作者
Rhonda Sebastian,Carrie Martin,Joseph Goldman,Alanna Moshfegh
摘要
Flavonoids, bioactive compounds found in plants, exhibit multiple actions that may protect against chronic disease. While flavonoid intakes by adults have been reported, little is known concerning current intakes by children. The objective of this study is to estimate intake of flavonoids and identify top dietary sources among U.S. children. One day of dietary intake from children 2–19 years (n = 2,380) participating in What We Eat in America, NHANES 2017–2018 was analyzed. USDA's Database of Flavonoid Values for USDA Food Codes 2007–2010 was updated to reflect all foods/beverages reported in 2017–2018. The resulting database provides flavonoid composition profiles (total flavonoids and 29 individual flavonoids in six flavonoid classes) for 7,083 foods.
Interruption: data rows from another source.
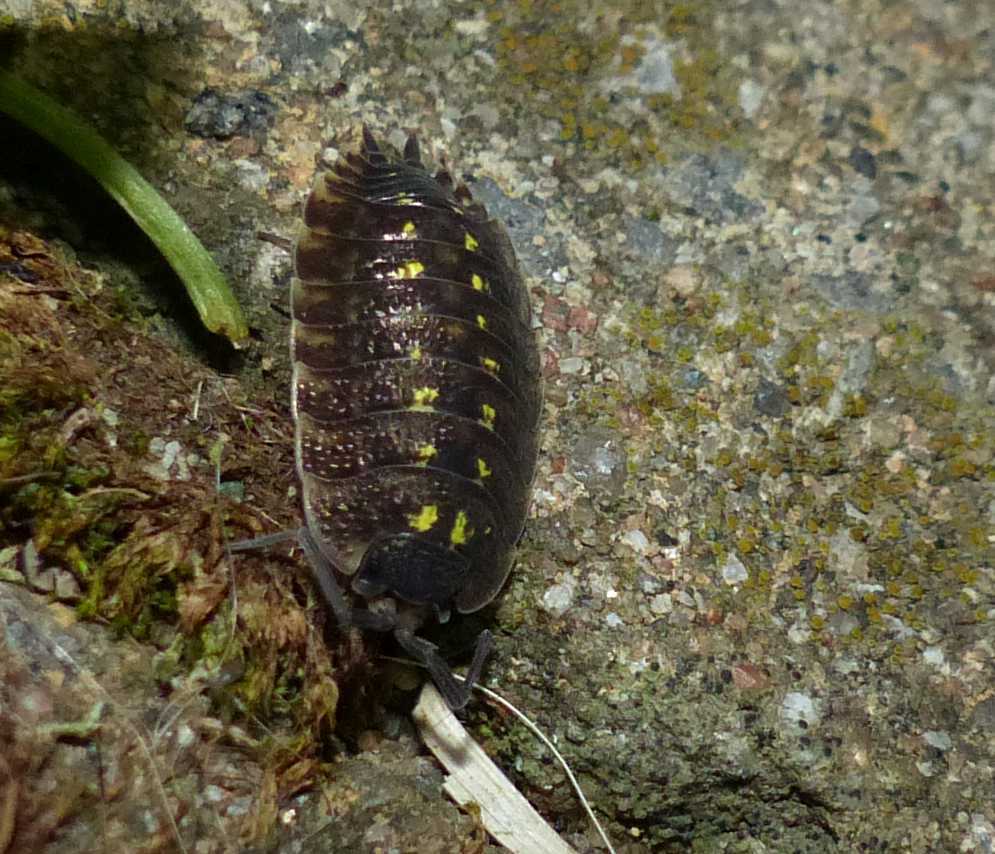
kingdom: Animalia
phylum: Arthropoda
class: Malacostraca
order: Isopoda
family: Porcellionidae
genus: Porcellio
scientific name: Porcellio spinicornis
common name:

The What We Eat in America Food Categories were applied to amalgamate similar items in order to summarize dietary contributors to flavonoid intake. Estimated mean total flavonoid intakes were 79.9 mg/day among children 2–19 years; corresponding intakes by age group were 71.3 mg/d for 2–5 years, 73.2 mg/d for 6–11 years, and 88.9 mg/d for 12–19 years. Among all children, daily intakes of the flavonoid classes were as follows: flavan-3-ols, 47.2 mg; flavanones, 11.5 mg; anthocyanidins, 10.6 mg; flavanols, 8.8 mg; isoflavones, 1.3 mg, and flavones, 0.5 mg. Median intake estimates reflected the positive skew of the flavonoid dietary data. For all children, total intake at the 50th percentile was 34.8 mg/day, and ranged from 30.4 to 41.4 mg/day among the age groups. Though tea was only reported by 15.0% of this population, it contributed 46.3% of total flavonoid intake among children overall and ≥33.1% for all three age groups. Other major contributors to total flavonoid intake for all children were 100% fruit juices (11.6%), berries (7.0%), apples (6.2%), oranges (5.8%) and snacks and sweets (4.5%). Assessing flavonoid intake and its dietary sources in children provides important context when investigating associations between these dietary compounds and diseases which develop over the life cycle. ARS, USDA.